Conosciamo così Lucia bambina, in un rigido paesino della campagna molisana. È lì che la bimba cresce, è tra le pareti di quella fattoria che vive i primi abbandoni, gli impietosi obblighi sociali, e si prepara a diventare “padrona del proprio scomparire”.
L’autrice descrive quegli anni con la precisione di un entomologo: i dettagli degli abiti, le scarpe, le borse, gli oggetti. Che pare di sentirlo addosso il gelo di certi momenti, il dolore “di una figlia abbandonata da genitori vivi”, la crudeltà di un matrimonio imposto a entrambi gli sposi.
“La normalità è solo quello a cui siamo abituati”, e Lucia la subisce, e manda giù, finché può. Sa bene che quel matrimonio è un contratto che la condanna a vita, sa che se fugge sarà inseguita dalla “fiatella sociale” che “imputridisce tutto quello che tocca”.
E Lucia evade dalla dittatura del suo tempo e dalla ferocia di una famiglia che non l’ha saputa proteggere, si innamora di un uomo molto più grande di lei, già sposato, e cerca una nuova vita con lui. I due amanti diventano quindi ricercati: adulterio, abbandono del tetto coniugale.
L’arrivo a Milano di Lucia e Giuseppe ci mostra una città in pieno boom economico, che ha risucchiato una fiumana di immigrati per i nuovi cantieri, e che non ha più posto né per loro né per la loro neonata. Un progetto di vita schiantato, una coppia fuori legge disorientata, la pressione sociale, un orizzonte che si avvicina sempre più, e soffoca.
Una scelta, l’ultima.
L’autrice riannoda tutti i fili, scavalcando l’ottusità di una burocrazia che trattiene cartelle secretate e tenta di sbarrare una strada in cui pure la caparbietà di una figlia riesce a proseguire.
Ed ecco che la vicenda di queste due donne diventa urgenza di trovare la verità, qualunque essa sia: “Questo libro desidera essere opera di trascrizione e testimonianza dell’energia indelebile delle cose. La verità è nei fatti, emancipati dal nostro punto di vista”.

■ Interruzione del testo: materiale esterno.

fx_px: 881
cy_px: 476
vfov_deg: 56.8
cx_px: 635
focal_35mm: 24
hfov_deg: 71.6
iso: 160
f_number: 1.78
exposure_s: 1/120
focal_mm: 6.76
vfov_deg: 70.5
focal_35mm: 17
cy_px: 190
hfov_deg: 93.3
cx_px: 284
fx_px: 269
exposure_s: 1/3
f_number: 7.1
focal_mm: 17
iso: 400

Come siano andate esattamente le cose non è dato sapere, ma forse non ha più importanza. Ciò che conta, è che Maria Grazia sia tornata a prendere Lucia, che la tiri per mano e se la porti via. “Vengo a prenderti, adesso che ho il doppio dei tuoi anni e ti guardo, da una vita che forse hai immaginato per me. Adesso vengo a prenderti e ti porto via. Lucia, dammi la mano”.
È un testo che testimonia di una liberazione reciproca: una figlia e una madre che, ritrovandosi, si liberano a vicenda, in un estremo atto d’amore: “E adesso io prendo te, e ti lascio libera, pure di abbandonarmi”.

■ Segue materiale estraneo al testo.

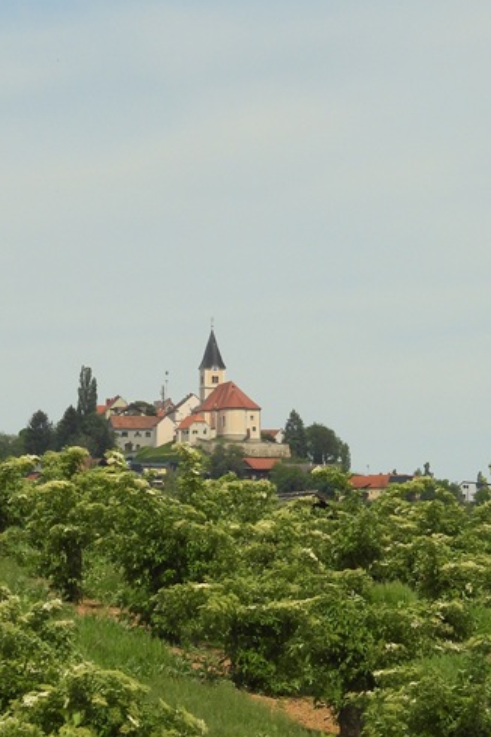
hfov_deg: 4.8
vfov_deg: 7.1
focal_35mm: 289
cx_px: 221
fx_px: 5912
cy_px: 440
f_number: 4.5
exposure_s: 1/2000
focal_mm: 30.3
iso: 100
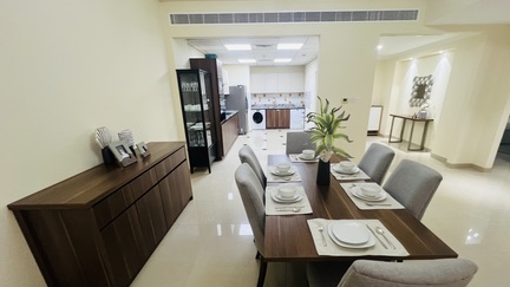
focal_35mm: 15
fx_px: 203
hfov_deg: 102.9
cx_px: 269
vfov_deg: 70.1
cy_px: 166
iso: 160
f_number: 1.8
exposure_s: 1/50
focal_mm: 1.57
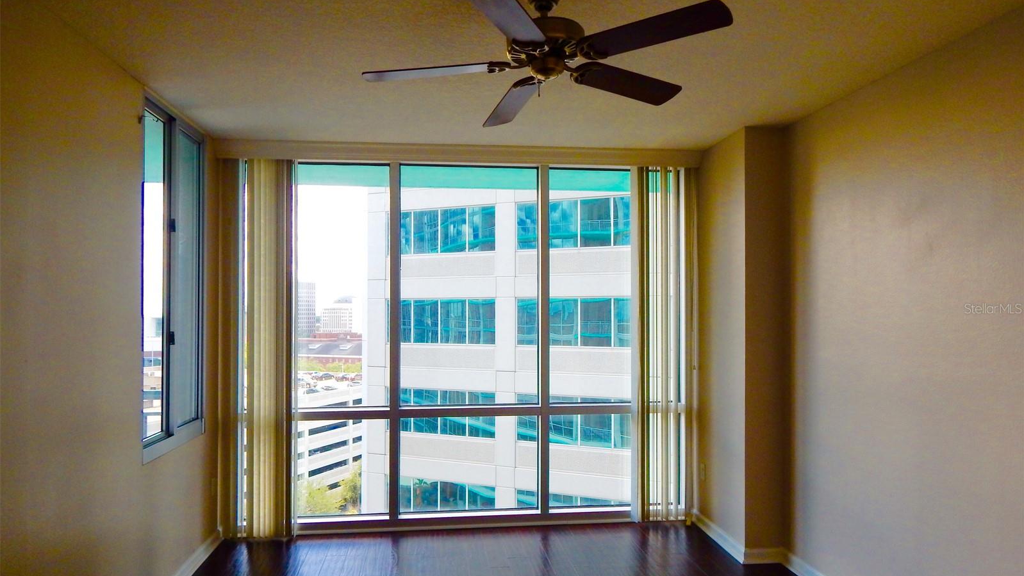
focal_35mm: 24
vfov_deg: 47.7
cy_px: 308
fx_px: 652
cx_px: 512
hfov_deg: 76.3
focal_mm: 4
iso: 125
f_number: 3
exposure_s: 1/60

Non bisogna farsi trarre in inganno dal titolo: quello che di primo acchito può suonare come un rimprovero, brano dopo brano si mostra quale è: un riconoscimento d’amore.
Il luogo dove la figlia non è stata portata è il buio, la perdita della speranza, la morte. E invece è proprio la speranza l’eredità che questa madre dona alla figlia: di una vita migliore, dignitosa, di una luce che lei sente di non poterle offrire.
“Il suicidio è un eccesso di abbandono”, e quello di un genitore condanna il figlio alla medesima martellante domanda: non sono dunque stato sufficientemente importante per trattenerlo in vita? Questa indagine suggerisce che la verità è molto più complessa di così, occorre liberarsi dalla “forma ustoria di un’assenza” e affrancarsi da quel “mantello pesante dal quale ella (io) si deve una volta per tutte divincolare”.
Attraverso quest’opera, madre e figlia si incontrano, e permettono il passaggio di testimone, disegnano un cerchio luminoso laddove era stata tracciata una rigida semiretta: “Ma non era finita la tua pagina, Lucia, e adesso scrivi, con le mani mie, la vita che hai già scritto co tuo sangue in me”.
E allora non resta che raccogliersi in silenzio davanti a “questa posa di parole come fiori per sempre”, a questa lettera d’amore, lieve, come i passi di una bimba che, dapprima, avanzano con cautela, e poi, riconosciuta la mamma, le saltellano incontro gioiosi.